Work to complete: Retype only what runs from the beginning of the data through the line with "48: (556, 193, 0.73)"; please omit the pictures and keep every line exact.

Entries provided:
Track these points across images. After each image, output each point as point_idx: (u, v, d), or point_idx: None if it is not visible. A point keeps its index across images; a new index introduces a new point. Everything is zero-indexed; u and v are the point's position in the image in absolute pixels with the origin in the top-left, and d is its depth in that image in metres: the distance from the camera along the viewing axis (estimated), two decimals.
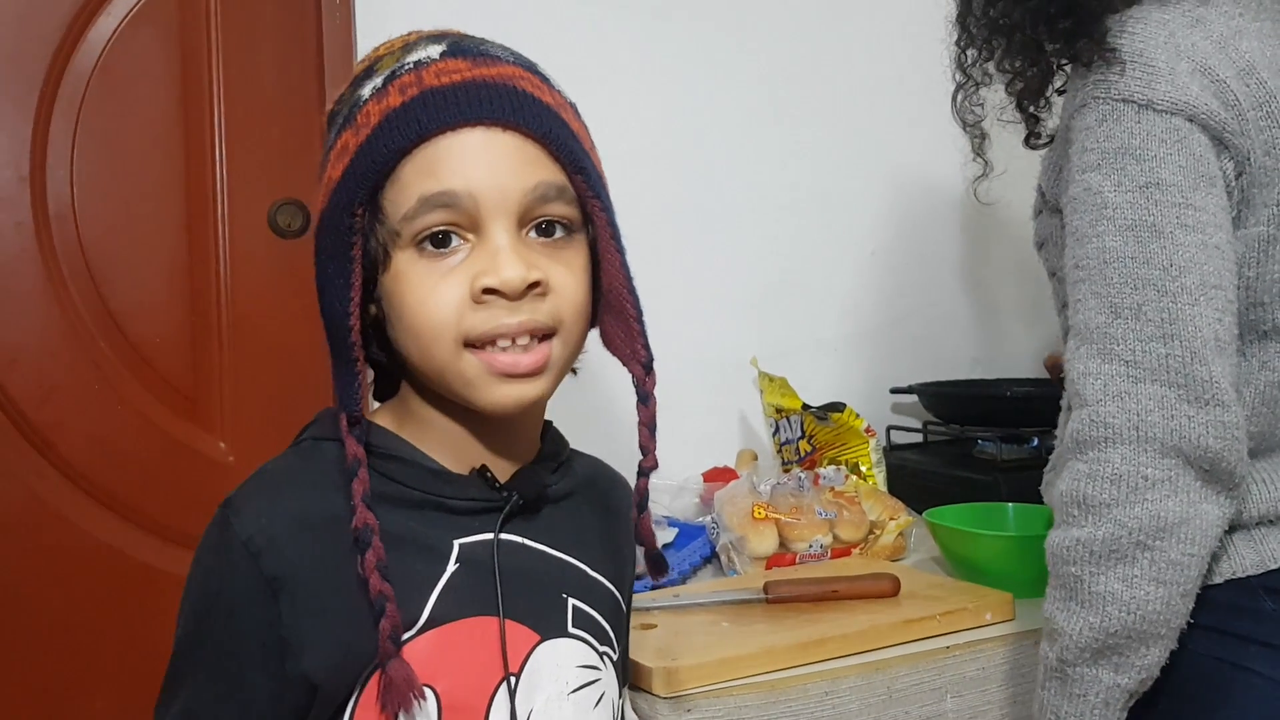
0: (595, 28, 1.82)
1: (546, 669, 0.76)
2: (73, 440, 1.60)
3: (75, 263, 1.60)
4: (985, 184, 1.24)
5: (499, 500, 0.77)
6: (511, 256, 0.70)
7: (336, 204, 0.71)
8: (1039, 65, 1.04)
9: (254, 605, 0.70)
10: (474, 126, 0.70)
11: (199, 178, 1.66)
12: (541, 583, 0.79)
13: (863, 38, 2.02)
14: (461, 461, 0.78)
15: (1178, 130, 0.91)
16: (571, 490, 0.84)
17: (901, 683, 1.10)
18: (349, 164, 0.71)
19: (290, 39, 1.71)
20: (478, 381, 0.72)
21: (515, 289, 0.70)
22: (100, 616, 1.61)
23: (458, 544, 0.75)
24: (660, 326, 1.76)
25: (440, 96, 0.70)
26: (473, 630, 0.74)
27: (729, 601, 1.23)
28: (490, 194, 0.70)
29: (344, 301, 0.71)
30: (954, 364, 2.07)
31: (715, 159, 1.92)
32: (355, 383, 0.73)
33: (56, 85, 1.59)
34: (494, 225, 0.71)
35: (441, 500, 0.76)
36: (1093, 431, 0.90)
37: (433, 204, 0.70)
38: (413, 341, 0.72)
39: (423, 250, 0.71)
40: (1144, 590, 0.87)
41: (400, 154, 0.70)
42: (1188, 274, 0.89)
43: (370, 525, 0.70)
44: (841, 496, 1.50)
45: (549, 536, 0.80)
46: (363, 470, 0.71)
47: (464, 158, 0.70)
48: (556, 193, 0.73)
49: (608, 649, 0.82)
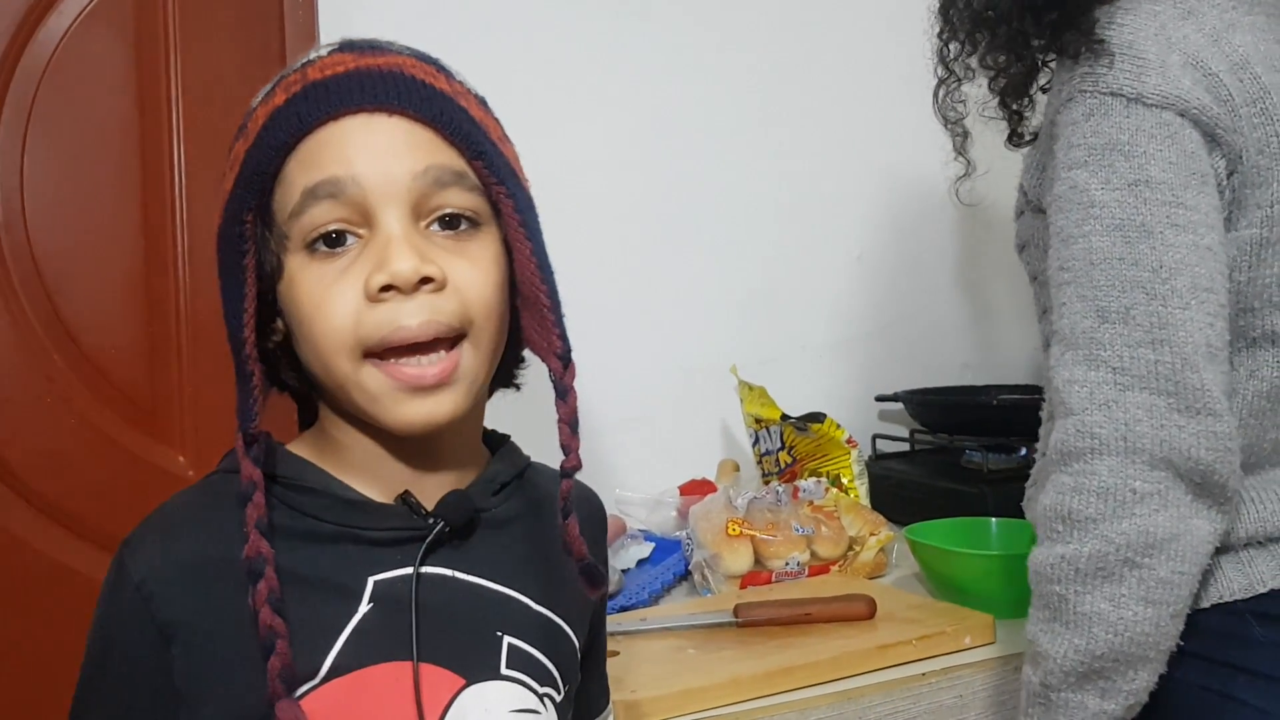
0: (574, 29, 1.78)
1: (473, 715, 0.69)
2: (24, 455, 1.55)
3: (26, 271, 1.55)
4: (968, 184, 1.20)
5: (423, 529, 0.70)
6: (403, 247, 0.65)
7: (228, 216, 0.68)
8: (1024, 60, 1.01)
9: (146, 652, 0.66)
10: (355, 113, 0.66)
11: (156, 182, 1.61)
12: (471, 620, 0.72)
13: (847, 39, 1.98)
14: (385, 488, 0.72)
15: (1168, 125, 0.88)
16: (518, 513, 0.77)
17: (875, 713, 1.05)
18: (238, 172, 0.67)
19: (252, 39, 1.65)
20: (382, 397, 0.66)
21: (407, 281, 0.64)
22: (52, 633, 1.54)
23: (372, 581, 0.69)
24: (639, 333, 1.77)
25: (322, 88, 0.66)
26: (384, 678, 0.67)
27: (697, 626, 1.18)
28: (376, 179, 0.65)
29: (238, 315, 0.67)
30: (943, 370, 2.03)
31: (696, 162, 1.88)
32: (251, 398, 0.68)
33: (5, 86, 1.53)
34: (385, 215, 0.65)
35: (357, 532, 0.69)
36: (1078, 442, 0.86)
37: (316, 195, 0.65)
38: (313, 353, 0.67)
39: (314, 252, 0.66)
40: (1132, 610, 0.83)
41: (284, 150, 0.66)
42: (1178, 276, 0.85)
43: (264, 554, 0.64)
44: (820, 511, 1.45)
45: (485, 567, 0.73)
46: (258, 495, 0.65)
47: (346, 144, 0.66)
48: (453, 178, 0.68)
49: (549, 689, 0.75)
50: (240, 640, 0.64)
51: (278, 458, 0.71)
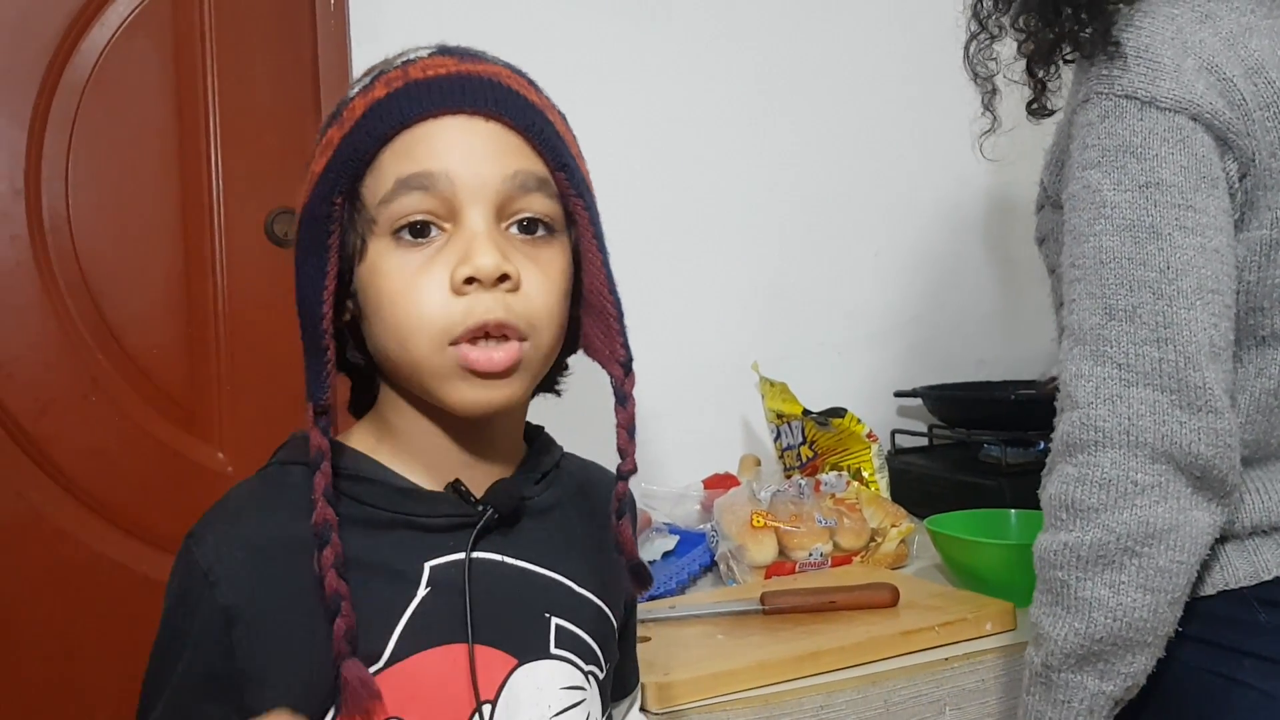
0: (593, 29, 1.81)
1: (525, 694, 0.74)
2: (70, 452, 1.60)
3: (71, 274, 1.60)
4: (992, 139, 1.20)
5: (473, 515, 0.74)
6: (487, 243, 0.69)
7: (317, 196, 0.71)
8: (1053, 27, 1.00)
9: (212, 636, 0.69)
10: (455, 114, 0.70)
11: (195, 187, 1.66)
12: (521, 602, 0.76)
13: (866, 36, 2.00)
14: (437, 475, 0.76)
15: (1180, 129, 0.90)
16: (558, 501, 0.82)
17: (899, 695, 1.08)
18: (331, 156, 0.71)
19: (285, 48, 1.70)
20: (451, 378, 0.70)
21: (489, 276, 0.68)
22: (99, 627, 1.60)
23: (429, 567, 0.72)
24: (661, 331, 1.80)
25: (424, 87, 0.70)
26: (444, 659, 0.71)
27: (725, 613, 1.21)
28: (468, 178, 0.69)
29: (318, 290, 0.70)
30: (961, 366, 2.05)
31: (716, 160, 1.90)
32: (324, 372, 0.71)
33: (51, 96, 1.58)
34: (471, 212, 0.69)
35: (411, 519, 0.73)
36: (1083, 434, 0.88)
37: (409, 185, 0.69)
38: (391, 336, 0.70)
39: (399, 240, 0.70)
40: (1131, 597, 0.86)
41: (381, 141, 0.70)
42: (1185, 277, 0.87)
43: (329, 521, 0.68)
44: (842, 503, 1.48)
45: (531, 552, 0.77)
46: (326, 464, 0.69)
47: (443, 141, 0.69)
48: (537, 184, 0.72)
49: (593, 667, 0.80)
50: (303, 618, 0.68)
51: (340, 453, 0.75)
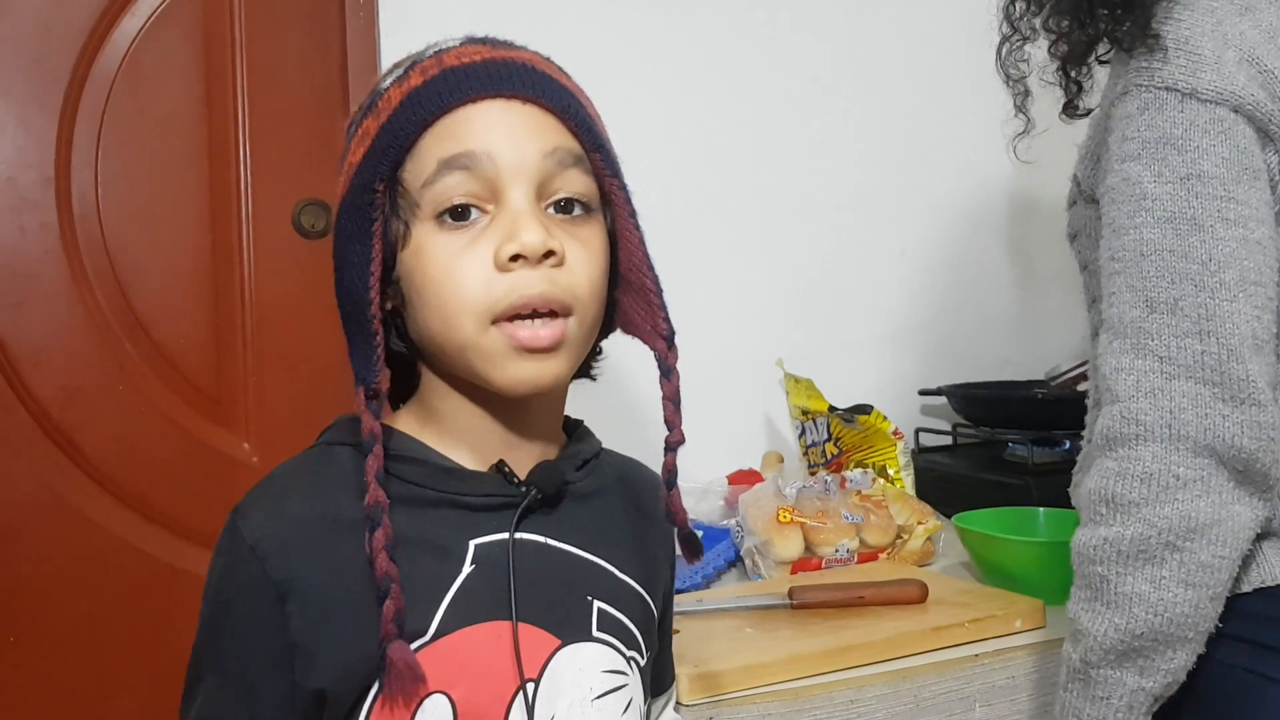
0: (627, 23, 1.82)
1: (568, 674, 0.74)
2: (97, 441, 1.61)
3: (99, 263, 1.61)
4: (1026, 141, 1.20)
5: (517, 496, 0.75)
6: (532, 220, 0.70)
7: (356, 185, 0.72)
8: (1086, 28, 1.00)
9: (263, 609, 0.69)
10: (494, 98, 0.71)
11: (223, 178, 1.67)
12: (564, 584, 0.76)
13: (896, 35, 2.00)
14: (481, 458, 0.76)
15: (1222, 121, 0.89)
16: (600, 488, 0.82)
17: (929, 691, 1.07)
18: (370, 146, 0.72)
19: (314, 39, 1.70)
20: (498, 357, 0.70)
21: (535, 252, 0.69)
22: (124, 616, 1.61)
23: (473, 545, 0.73)
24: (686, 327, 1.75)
25: (460, 73, 0.71)
26: (488, 635, 0.72)
27: (753, 607, 1.21)
28: (509, 157, 0.70)
29: (364, 276, 0.71)
30: (985, 365, 2.04)
31: (742, 157, 1.90)
32: (373, 356, 0.72)
33: (81, 86, 1.59)
34: (513, 190, 0.70)
35: (456, 498, 0.74)
36: (1124, 428, 0.88)
37: (452, 166, 0.70)
38: (436, 318, 0.71)
39: (442, 223, 0.71)
40: (1172, 592, 0.85)
41: (422, 126, 0.70)
42: (1227, 269, 0.87)
43: (381, 503, 0.68)
44: (868, 500, 1.47)
45: (574, 535, 0.78)
46: (377, 446, 0.70)
47: (483, 123, 0.71)
48: (574, 160, 0.73)
49: (635, 654, 0.80)
50: (353, 592, 0.68)
51: (386, 434, 0.74)
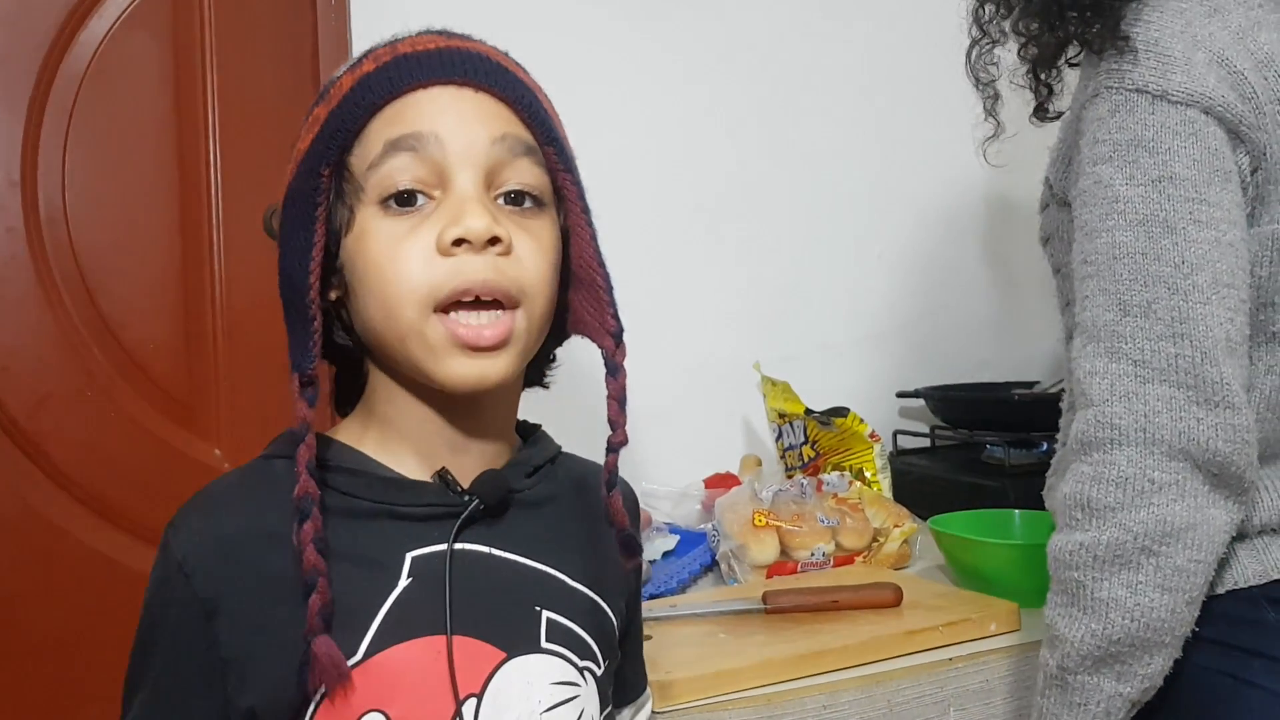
0: (597, 28, 1.82)
1: (514, 688, 0.72)
2: (66, 448, 1.59)
3: (67, 268, 1.59)
4: (996, 145, 1.20)
5: (458, 505, 0.73)
6: (477, 205, 0.68)
7: (303, 171, 0.71)
8: (1055, 31, 1.01)
9: (192, 628, 0.68)
10: (445, 84, 0.70)
11: (193, 182, 1.65)
12: (510, 595, 0.74)
13: (867, 39, 2.01)
14: (425, 464, 0.75)
15: (1193, 123, 0.89)
16: (553, 495, 0.80)
17: (903, 696, 1.07)
18: (318, 131, 0.71)
19: (285, 42, 1.69)
20: (440, 351, 0.69)
21: (479, 237, 0.67)
22: (93, 624, 1.59)
23: (410, 557, 0.71)
24: (663, 331, 1.79)
25: (413, 60, 0.70)
26: (424, 651, 0.69)
27: (727, 612, 1.20)
28: (457, 140, 0.69)
29: (304, 261, 0.69)
30: (963, 367, 2.05)
31: (719, 161, 1.90)
32: (309, 342, 0.70)
33: (48, 88, 1.57)
34: (460, 176, 0.69)
35: (394, 509, 0.72)
36: (1099, 433, 0.87)
37: (398, 147, 0.68)
38: (377, 305, 0.69)
39: (387, 208, 0.69)
40: (1149, 597, 0.84)
41: (371, 110, 0.70)
42: (1200, 271, 0.87)
43: (310, 494, 0.67)
44: (845, 503, 1.47)
45: (522, 545, 0.75)
46: (310, 436, 0.68)
47: (433, 107, 0.70)
48: (525, 150, 0.72)
49: (590, 663, 0.77)
50: (281, 608, 0.67)
51: (323, 445, 0.73)
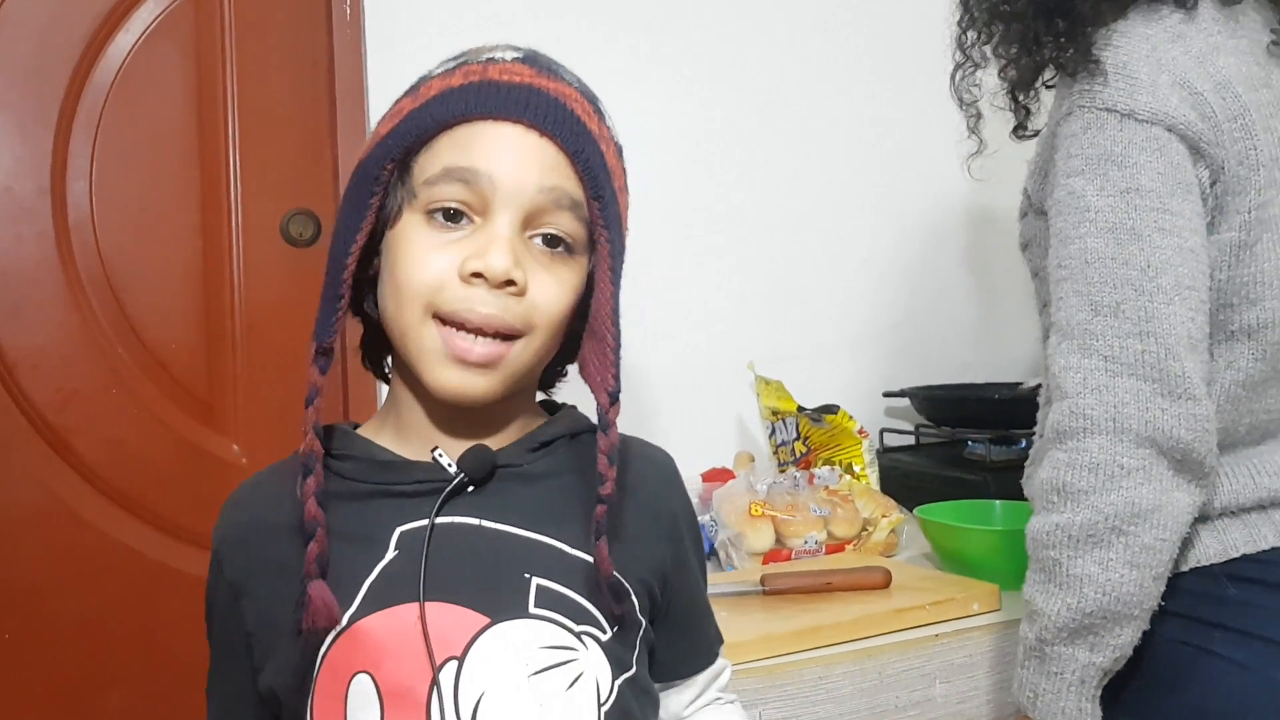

Exercise result:
Track these points across images. After each image, output each point as point_idx: (u, v, d), or point_idx: None if it is not visible. A point keeps its index across images; a new index introduces a new point. Everything is zero-indexed; u and v are the point's position in the image in absolute pixels with the origin in the top-left, and d is its depth in that image in metres: the distance from the camera along the viewing axis (estimated), two decimals.
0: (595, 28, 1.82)
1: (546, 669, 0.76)
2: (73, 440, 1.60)
3: (75, 263, 1.60)
4: (985, 184, 1.24)
5: (499, 500, 0.77)
6: (511, 256, 0.70)
7: (336, 204, 0.71)
8: (1039, 65, 1.04)
9: (254, 605, 0.70)
10: (474, 126, 0.70)
11: (199, 178, 1.66)
12: (541, 583, 0.79)
13: (863, 38, 2.02)
14: (461, 461, 0.78)
15: (1178, 130, 0.91)
16: (571, 490, 0.84)
17: (901, 683, 1.10)
18: (349, 164, 0.71)
19: (290, 39, 1.71)
20: (478, 381, 0.72)
21: (515, 289, 0.70)
22: (100, 616, 1.61)
23: (458, 544, 0.75)
24: (660, 326, 1.76)
25: (440, 96, 0.70)
26: (473, 630, 0.74)
27: (729, 601, 1.23)
28: (490, 194, 0.70)
29: (344, 301, 0.71)
30: (954, 364, 2.07)
31: (715, 159, 1.92)
32: (355, 383, 0.73)
33: (56, 85, 1.59)
34: (494, 225, 0.71)
35: (441, 500, 0.76)
36: (1093, 431, 0.90)
37: (433, 204, 0.70)
38: (413, 341, 0.72)
39: (423, 250, 0.71)
40: (1144, 590, 0.87)
41: (400, 154, 0.70)
42: (1188, 274, 0.89)
43: (370, 525, 0.70)
44: (841, 496, 1.50)
45: (549, 536, 0.80)
46: (363, 470, 0.71)
47: (464, 158, 0.70)
48: (556, 193, 0.73)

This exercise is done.